L’interprétation du joug prend une coloration très particulière durant la brève période où les historiens marxistes ont la haute main sur l’étude du passé. La condamnation du nationalisme – dont le « chauvinisme grand-russe » – et la reconnaissance de la « lutte des classes » comme moteur de l’histoire permettent à Militsa Netchkina, historienne soviétique en vue, d’écrire : « La cruauté et les “atrocités” des Tatars, que les historiens nationalistes russes se sont complu à décrire sans ménager les couleurs les plus sombres, étaient, à l’époque féodale, les compagnes ordinaires de n’importe quel conflit. Les prisonniers tués, aveuglés, réduits en esclavage, étaient le lot commun dans les échauffourées entre féodaux russes. » L’historienne marxiste découvre que « la population laborieuse des terres soumises par les Tatars considérait souvent ces derniers, au début de sa sujétion, comme des alliés dans la lutte contre les princes russes exploiteurs et l’aristocratie polovtsienne, qui prélevaient de conserve le tribut sur les travailleurs.
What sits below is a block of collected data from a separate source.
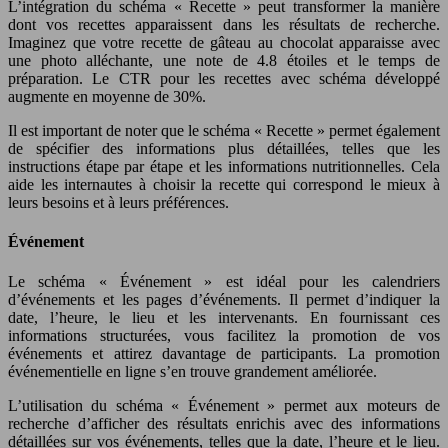
L’intégration du schéma « Recette » peut transformer la manière
dont vos recettes apparaissent dans les résultats de recherche.
Imaginez que votre recette de gâteau au chocolat apparaisse avec
une photo alléchante, une note de 4.8 étoiles et le temps de
préparation. Le CTR pour les recettes avec schéma développé
augmente en moyenne de 30%.
Il est important de noter que le schéma « Recette » permet également
de spécifier des informations plus détaillées, telles que les
instructions étape par étape et les informations nutritionnelles. Cela
aide les internautes à choisir la recette qui correspond le mieux à
leurs besoins et à leurs préférences.
Événement
Le schéma « Événement » est idéal pour les calendriers
d’événements et les pages d’événements. Il permet d’indiquer la
date, l’heure, le lieu et les intervenants. En fournissant ces
informations structurées, vous facilitez la promotion de vos
événements et attirez davantage de participants. La promotion
événementielle en ligne s’en trouve grandement améliorée.
L’utilisation du schéma « Événement » permet aux moteurs de
recherche d’afficher des résultats enrichis avec des informations
détaillées sur vos événements, telles que la date, l’heure et le lieu.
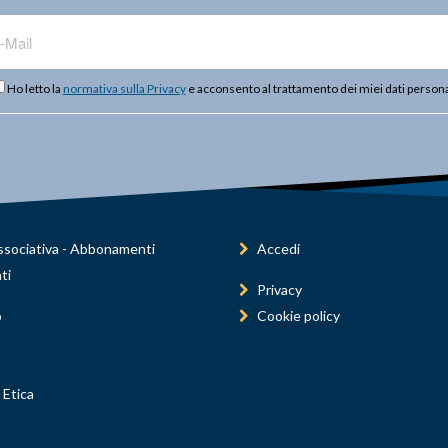
Ho letto la
normativa sulla Privacy
e acconsento al trattamento dei miei dati persona
sociativa - Abbonamenti
Accedi
ti
Privacy
o
Cookie policy
 Etica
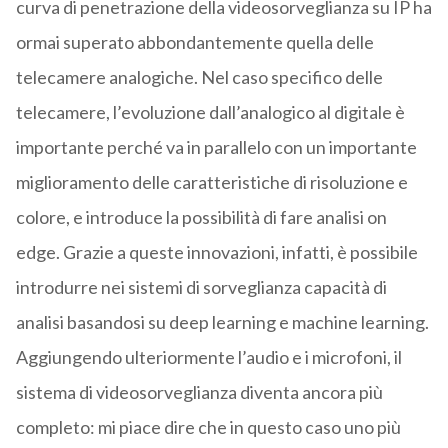
curva di penetrazione della videosorveglianza su IP ha
ormai superato abbondantemente quella delle
telecamere analogiche. Nel caso specifico delle
telecamere, l’evoluzione dall’analogico al digitale è
importante perché va in parallelo con un importante
miglioramento delle caratteristiche di risoluzione e
colore, e introduce la possibilità di fare analisi on
edge. Grazie a queste innovazioni, infatti, è possibile
introdurre nei sistemi di sorveglianza capacità di
analisi basandosi su deep learning e machine learning.
Aggiungendo ulteriormente l’audio e i microfoni, il
sistema di videosorveglianza diventa ancora più
completo: mi piace dire che in questo caso uno più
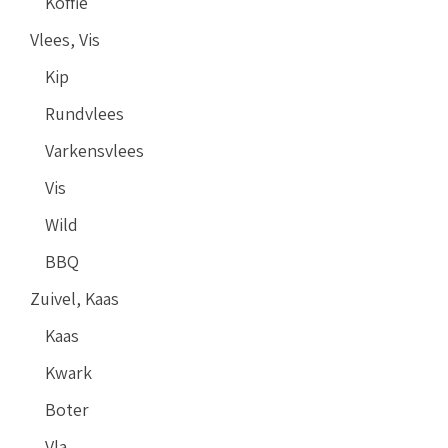
Koffie
Vlees, Vis
Kip
Rundvlees
Varkensvlees
Vis
Wild
BBQ
Zuivel, Kaas
Kaas
Kwark
Boter
Vla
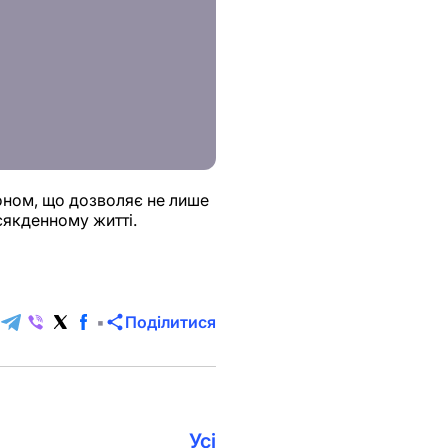
оном, що дозволяє не лише
сякденному житті.
Поділитися
Усі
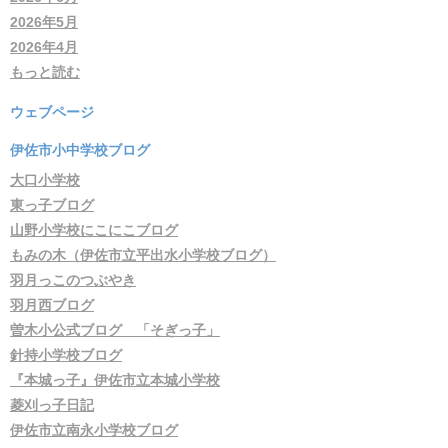
2026年5月
2026年4月
もっと読む
ウェブページ
伊佐市小中学校ブログ
大口小学校
東っ子ブログ
山野小学校にこにこブログ
もみの木（伊佐市立平出水小学校ブログ）
羽月っこのつぶやき
羽月西ブログ
曽木小公式ブログ 「そぎっ子」
針持小学校ブログ
『本城っ子』伊佐市立本城小学校
菱刈っ子日記
伊佐市立南永小学校ブログ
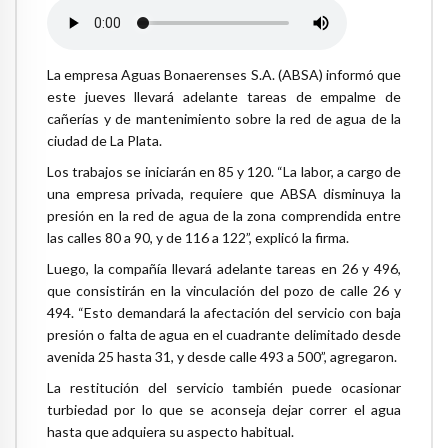
La empresa Aguas Bonaerenses S.A. (ABSA) informó que
este jueves llevará adelante tareas de empalme de
cañerías y de mantenimiento sobre la red de agua de la
ciudad de La Plata.
Los trabajos se iniciarán en 85 y 120. “La labor, a cargo de
una empresa privada, requiere que ABSA disminuya la
presión en la red de agua de la zona comprendida entre
las calles 80 a 90, y de 116 a 122”, explicó la firma.
Luego, la compañía llevará adelante tareas en 26 y 496,
que consistirán en la vinculación del pozo de calle 26 y
494. “Esto demandará la afectación del servicio con baja
presión o falta de agua en el cuadrante delimitado desde
avenida 25 hasta 31, y desde calle 493 a 500”, agregaron.
La restitución del servicio también puede ocasionar
turbiedad por lo que se aconseja dejar correr el agua
hasta que adquiera su aspecto habitual.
Aussi y eut-il des cas où les masses se soulevèrent, favorisant les conquêtes tatares. » Militsa Netchkina souligne enfin « l’immense influence culturelle incontestablement exercée par les Tatars, sur les mœurs, le droit, la langue et le quotidien des Russes8 ».

Les historiens du XIXe siècle trouvent eux aussi un aspect positif au joug tatar. Ils lui attribuent un rôle de catalyseur dans la naissance d’un État russe unifié, sous la houlette de Moscou. Les marxistes soviétiques des années vingt et du début des années trente puisent, dans l’épisode de l’invasion tatare, des arguments pour étayer leur thèse du caractère féodal du Moyen Âge russe et de la lutte des classes menée par les travailleurs contre les oppresseurs des XIIIe-XIVe siècles ; ils y voient donc une nouvelle preuve de la justesse de l’enseignement de Marx. Pour Gueorgui Vernadski, dont l’apport à la théorie eurasienne est plus que conséquent, « l’héritage mongol aida le peuple russe à créer le corps de l’État eurasien ». Englobée dans l’immense empire mongol, la Russie eut, en quelque sorte, une préfiguration de son extension potentielle. L’historien et ethnologue Lev Goumilev, « eurasien » convaincu, va même jusqu’à affirmer que « le système des relations russo-tatares en vigueur jusqu’en 1312, doit être qualifié de symbiose9 ». L’année de la rupture est, pour lui, celle où l’islam devint religion d’État chez les Tatars. Or, même en s’accordant avec lui sur cette date parfaitement contestable, force est de constater que la « symbiose » se poursuivit encore pendant trois quarts de siècle.